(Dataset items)
== == ==

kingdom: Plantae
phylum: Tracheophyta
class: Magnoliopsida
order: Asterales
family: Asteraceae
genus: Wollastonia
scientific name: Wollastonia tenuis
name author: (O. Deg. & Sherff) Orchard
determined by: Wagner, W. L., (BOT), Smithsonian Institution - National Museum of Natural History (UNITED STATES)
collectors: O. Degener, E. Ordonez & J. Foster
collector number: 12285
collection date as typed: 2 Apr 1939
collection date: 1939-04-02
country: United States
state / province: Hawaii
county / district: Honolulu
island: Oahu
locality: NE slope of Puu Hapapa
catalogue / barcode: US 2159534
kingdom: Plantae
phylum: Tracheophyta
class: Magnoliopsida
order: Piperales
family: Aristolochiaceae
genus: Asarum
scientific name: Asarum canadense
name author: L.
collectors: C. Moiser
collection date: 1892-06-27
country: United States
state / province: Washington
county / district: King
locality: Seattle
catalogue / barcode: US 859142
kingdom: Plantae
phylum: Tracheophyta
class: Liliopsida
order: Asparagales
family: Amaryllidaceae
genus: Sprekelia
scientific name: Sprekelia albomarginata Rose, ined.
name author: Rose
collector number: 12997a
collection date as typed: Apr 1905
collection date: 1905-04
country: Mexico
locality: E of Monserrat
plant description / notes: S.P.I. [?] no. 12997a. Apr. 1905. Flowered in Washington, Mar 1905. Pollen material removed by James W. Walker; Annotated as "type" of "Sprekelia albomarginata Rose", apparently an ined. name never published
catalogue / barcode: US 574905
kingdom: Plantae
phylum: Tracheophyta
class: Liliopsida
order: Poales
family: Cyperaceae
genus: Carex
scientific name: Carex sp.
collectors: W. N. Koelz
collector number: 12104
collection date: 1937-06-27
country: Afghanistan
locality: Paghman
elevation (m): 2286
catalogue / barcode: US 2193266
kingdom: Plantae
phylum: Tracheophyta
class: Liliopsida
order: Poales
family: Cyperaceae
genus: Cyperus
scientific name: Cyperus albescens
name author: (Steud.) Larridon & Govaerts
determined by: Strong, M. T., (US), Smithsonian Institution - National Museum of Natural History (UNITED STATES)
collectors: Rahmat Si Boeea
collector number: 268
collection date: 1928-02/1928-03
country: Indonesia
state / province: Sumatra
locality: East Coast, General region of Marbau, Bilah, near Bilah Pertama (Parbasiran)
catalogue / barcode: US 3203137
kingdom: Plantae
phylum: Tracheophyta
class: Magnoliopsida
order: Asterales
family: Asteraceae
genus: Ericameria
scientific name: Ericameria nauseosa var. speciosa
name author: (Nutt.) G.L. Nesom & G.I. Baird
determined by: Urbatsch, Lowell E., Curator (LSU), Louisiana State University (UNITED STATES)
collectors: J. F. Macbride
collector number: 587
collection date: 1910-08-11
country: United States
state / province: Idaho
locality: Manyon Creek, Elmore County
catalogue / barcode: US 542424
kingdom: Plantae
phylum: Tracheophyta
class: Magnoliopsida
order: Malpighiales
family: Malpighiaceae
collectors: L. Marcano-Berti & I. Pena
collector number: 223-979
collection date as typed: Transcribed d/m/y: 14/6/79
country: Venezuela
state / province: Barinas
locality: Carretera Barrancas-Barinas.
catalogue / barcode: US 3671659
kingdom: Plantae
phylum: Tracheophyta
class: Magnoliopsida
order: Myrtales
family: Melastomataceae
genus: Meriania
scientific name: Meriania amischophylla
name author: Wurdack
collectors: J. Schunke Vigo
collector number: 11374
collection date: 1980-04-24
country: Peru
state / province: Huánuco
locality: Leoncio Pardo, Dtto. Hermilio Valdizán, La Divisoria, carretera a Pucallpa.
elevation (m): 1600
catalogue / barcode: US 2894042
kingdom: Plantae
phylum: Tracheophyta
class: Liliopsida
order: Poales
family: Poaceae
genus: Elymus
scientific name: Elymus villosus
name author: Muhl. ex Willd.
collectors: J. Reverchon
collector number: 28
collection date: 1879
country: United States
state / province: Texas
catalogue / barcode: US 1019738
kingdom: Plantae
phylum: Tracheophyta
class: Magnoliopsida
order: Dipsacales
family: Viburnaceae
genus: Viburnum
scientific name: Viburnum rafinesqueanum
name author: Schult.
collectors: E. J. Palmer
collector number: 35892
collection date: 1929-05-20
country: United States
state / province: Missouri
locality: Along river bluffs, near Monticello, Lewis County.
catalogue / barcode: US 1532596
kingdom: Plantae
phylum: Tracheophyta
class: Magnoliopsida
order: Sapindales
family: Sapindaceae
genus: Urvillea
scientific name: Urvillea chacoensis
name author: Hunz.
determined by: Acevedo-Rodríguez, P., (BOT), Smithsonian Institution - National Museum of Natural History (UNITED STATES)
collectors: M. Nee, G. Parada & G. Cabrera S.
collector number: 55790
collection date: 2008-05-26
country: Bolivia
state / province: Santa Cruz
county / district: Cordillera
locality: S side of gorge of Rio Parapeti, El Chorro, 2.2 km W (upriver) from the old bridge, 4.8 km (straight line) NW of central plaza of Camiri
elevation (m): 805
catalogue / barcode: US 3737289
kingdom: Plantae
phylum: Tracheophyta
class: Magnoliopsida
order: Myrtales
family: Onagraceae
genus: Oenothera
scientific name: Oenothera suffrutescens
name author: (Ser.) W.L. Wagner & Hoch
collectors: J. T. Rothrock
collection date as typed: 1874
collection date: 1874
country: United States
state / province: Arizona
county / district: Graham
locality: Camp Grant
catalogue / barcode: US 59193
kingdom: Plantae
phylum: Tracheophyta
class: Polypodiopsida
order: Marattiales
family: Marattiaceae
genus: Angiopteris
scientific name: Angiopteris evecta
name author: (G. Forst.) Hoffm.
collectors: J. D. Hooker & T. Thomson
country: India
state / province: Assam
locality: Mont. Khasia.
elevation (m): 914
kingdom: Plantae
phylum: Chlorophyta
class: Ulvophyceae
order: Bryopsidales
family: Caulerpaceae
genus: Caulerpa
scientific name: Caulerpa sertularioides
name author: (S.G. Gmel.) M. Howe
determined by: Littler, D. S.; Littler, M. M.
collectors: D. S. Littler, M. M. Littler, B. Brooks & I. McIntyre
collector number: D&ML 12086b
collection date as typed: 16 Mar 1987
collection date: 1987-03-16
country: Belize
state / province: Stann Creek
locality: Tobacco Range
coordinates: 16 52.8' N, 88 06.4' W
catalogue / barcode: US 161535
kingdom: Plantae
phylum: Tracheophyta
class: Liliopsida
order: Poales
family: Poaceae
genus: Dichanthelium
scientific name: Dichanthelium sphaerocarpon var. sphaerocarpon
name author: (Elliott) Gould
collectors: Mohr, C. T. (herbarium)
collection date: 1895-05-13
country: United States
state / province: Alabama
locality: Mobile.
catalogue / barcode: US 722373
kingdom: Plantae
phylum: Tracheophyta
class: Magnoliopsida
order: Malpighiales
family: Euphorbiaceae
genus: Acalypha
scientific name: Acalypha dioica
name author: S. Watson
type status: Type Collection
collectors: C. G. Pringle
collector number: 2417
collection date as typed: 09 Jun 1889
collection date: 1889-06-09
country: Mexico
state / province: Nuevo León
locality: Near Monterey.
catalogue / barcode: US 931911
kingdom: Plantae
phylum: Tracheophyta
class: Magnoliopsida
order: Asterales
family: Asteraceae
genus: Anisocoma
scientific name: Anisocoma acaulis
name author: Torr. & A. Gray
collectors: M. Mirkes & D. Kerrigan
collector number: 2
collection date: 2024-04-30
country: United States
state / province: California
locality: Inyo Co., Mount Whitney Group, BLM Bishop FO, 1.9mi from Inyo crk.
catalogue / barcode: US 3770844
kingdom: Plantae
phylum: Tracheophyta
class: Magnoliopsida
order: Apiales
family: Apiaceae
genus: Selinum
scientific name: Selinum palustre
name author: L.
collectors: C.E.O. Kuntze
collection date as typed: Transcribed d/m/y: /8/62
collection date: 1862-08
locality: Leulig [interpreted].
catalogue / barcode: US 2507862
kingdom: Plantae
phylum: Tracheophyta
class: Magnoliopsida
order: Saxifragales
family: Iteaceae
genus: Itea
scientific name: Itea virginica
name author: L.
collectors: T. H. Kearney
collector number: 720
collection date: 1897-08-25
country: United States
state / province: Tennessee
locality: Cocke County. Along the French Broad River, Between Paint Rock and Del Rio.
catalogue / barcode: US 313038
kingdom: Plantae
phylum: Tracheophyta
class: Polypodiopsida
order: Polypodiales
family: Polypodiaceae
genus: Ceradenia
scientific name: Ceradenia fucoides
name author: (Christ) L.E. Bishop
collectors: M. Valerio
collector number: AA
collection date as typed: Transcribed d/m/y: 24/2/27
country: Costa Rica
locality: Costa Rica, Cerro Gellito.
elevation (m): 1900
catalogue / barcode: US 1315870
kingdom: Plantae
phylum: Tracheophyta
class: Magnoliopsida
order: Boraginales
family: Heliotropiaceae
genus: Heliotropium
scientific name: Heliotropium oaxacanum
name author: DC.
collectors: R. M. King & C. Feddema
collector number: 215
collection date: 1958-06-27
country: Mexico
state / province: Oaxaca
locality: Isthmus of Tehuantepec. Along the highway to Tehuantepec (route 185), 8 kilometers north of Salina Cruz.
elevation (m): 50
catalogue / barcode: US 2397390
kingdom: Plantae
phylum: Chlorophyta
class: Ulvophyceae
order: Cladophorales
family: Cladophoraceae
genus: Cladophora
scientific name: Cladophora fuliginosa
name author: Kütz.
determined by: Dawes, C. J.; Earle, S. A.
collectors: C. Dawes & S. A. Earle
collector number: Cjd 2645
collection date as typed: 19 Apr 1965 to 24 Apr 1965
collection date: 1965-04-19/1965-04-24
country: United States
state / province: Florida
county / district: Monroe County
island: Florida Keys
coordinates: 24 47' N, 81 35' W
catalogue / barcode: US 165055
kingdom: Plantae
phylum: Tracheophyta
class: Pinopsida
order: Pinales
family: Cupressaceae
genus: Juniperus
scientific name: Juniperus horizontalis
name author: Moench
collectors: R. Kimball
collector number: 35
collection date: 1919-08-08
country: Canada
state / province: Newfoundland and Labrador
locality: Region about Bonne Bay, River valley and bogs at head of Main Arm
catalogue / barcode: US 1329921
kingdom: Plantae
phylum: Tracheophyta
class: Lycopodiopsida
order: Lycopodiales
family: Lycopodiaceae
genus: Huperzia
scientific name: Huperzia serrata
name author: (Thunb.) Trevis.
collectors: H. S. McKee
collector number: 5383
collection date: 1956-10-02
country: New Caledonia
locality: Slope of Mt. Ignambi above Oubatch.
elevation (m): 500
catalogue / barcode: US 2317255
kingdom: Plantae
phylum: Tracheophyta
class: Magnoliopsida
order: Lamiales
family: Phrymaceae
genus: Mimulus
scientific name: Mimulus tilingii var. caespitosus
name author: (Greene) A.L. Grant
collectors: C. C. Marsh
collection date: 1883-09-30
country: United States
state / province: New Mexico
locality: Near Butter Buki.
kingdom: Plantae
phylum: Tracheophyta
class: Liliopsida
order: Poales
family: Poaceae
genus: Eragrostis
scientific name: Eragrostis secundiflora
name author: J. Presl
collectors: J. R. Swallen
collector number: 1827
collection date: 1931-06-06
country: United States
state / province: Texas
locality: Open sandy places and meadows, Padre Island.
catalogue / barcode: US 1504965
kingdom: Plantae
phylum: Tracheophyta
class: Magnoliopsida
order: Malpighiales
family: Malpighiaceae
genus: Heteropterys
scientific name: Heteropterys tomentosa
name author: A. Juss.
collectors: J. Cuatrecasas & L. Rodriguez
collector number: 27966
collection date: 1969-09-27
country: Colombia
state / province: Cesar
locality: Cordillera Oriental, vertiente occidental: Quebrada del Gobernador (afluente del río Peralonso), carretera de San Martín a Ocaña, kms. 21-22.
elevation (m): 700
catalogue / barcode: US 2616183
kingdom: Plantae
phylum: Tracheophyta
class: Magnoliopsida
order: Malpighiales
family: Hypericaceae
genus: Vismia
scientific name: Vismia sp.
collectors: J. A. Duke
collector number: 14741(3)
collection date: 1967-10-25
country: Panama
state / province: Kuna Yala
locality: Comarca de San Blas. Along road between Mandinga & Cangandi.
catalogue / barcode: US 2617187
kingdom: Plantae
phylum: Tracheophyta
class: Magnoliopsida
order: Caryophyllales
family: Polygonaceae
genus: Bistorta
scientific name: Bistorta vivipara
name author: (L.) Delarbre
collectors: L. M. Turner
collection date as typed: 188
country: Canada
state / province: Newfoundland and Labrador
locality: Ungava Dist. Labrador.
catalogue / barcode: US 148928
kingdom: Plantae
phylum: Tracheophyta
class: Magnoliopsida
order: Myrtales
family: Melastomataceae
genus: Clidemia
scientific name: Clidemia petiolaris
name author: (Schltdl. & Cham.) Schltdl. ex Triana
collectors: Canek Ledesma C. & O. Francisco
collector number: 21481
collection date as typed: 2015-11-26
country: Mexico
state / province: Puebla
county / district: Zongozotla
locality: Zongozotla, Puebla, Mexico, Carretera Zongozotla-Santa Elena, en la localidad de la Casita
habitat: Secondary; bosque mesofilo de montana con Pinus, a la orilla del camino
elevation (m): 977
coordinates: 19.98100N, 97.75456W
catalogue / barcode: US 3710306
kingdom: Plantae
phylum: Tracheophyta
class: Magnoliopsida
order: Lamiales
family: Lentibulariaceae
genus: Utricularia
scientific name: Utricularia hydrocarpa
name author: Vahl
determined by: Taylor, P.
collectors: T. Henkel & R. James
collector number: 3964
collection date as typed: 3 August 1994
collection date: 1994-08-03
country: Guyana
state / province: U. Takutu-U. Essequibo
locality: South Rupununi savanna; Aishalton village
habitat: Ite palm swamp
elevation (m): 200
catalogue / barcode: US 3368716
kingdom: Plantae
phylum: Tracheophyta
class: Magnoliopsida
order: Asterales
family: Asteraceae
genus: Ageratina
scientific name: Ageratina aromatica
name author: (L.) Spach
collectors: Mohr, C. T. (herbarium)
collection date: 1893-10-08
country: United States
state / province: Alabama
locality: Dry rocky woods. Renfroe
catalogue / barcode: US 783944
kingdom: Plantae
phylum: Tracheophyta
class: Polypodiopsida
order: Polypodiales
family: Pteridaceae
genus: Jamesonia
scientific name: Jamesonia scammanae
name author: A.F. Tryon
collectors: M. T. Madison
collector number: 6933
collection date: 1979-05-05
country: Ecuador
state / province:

== == ==

### Required task
Copy out the listing word for word, beginning at the line containing "collector number: 14741(3)" and ending after the line containing "scientific name: Jamesonia scammanae".

### Result
collector number: 14741(3)
collection date: 1967-10-25
country: Panama
state / province: Kuna Yala
locality: Comarca de San Blas. Along road between Mandinga & Cangandi.
catalogue / barcode: US 2617187
kingdom: Plantae
phylum: Tracheophyta
class: Magnoliopsida
order: Caryophyllales
family: Polygonaceae
genus: Bistorta
scientific name: Bistorta vivipara
name author: (L.) Delarbre
collectors: L. M. Turner
collection date as typed: 188
country: Canada
state / province: Newfoundland and Labrador
locality: Ungava Dist. Labrador.
catalogue / barcode: US 148928
kingdom: Plantae
phylum: Tracheophyta
class: Magnoliopsida
order: Myrtales
family: Melastomataceae
genus: Clidemia
scientific name: Clidemia petiolaris
name author: (Schltdl. & Cham.) Schltdl. ex Triana
collectors: Canek Ledesma C. & O. Francisco
collector number: 21481
collection date as typed: 2015-11-26
country: Mexico
state / province: Puebla
county / district: Zongozotla
locality: Zongozotla, Puebla, Mexico, Carretera Zongozotla-Santa Elena, en la localidad de la Casita
habitat: Secondary; bosque mesofilo de montana con Pinus, a la orilla del camino
elevation (m): 977
coordinates: 19.98100N, 97.75456W
catalogue / barcode: US 3710306
kingdom: Plantae
phylum: Tracheophyta
class: Magnoliopsida
order: Lamiales
family: Lentibulariaceae
genus: Utricularia
scientific name: Utricularia hydrocarpa
name author: Vahl
determined by: Taylor, P.
collectors: T. Henkel & R. James
collector number: 3964
collection date as typed: 3 August 1994
collection date: 1994-08-03
country: Guyana
state / province: U. Takutu-U. Essequibo
locality: South Rupununi savanna; Aishalton village
habitat: Ite palm swamp
elevation (m): 200
catalogue / barcode: US 3368716
kingdom: Plantae
phylum: Tracheophyta
class: Magnoliopsida
order: Asterales
family: Asteraceae
genus: Ageratina
scientific name: Ageratina aromatica
name author: (L.) Spach
collectors: Mohr, C. T. (herbarium)
collection date: 1893-10-08
country: United States
state / province: Alabama
locality: Dry rocky woods. Renfroe
catalogue / barcode: US 783944
kingdom: Plantae
phylum: Tracheophyta
class: Polypodiopsida
order: Polypodiales
family: Pteridaceae
genus: Jamesonia
scientific name: Jamesonia scammanae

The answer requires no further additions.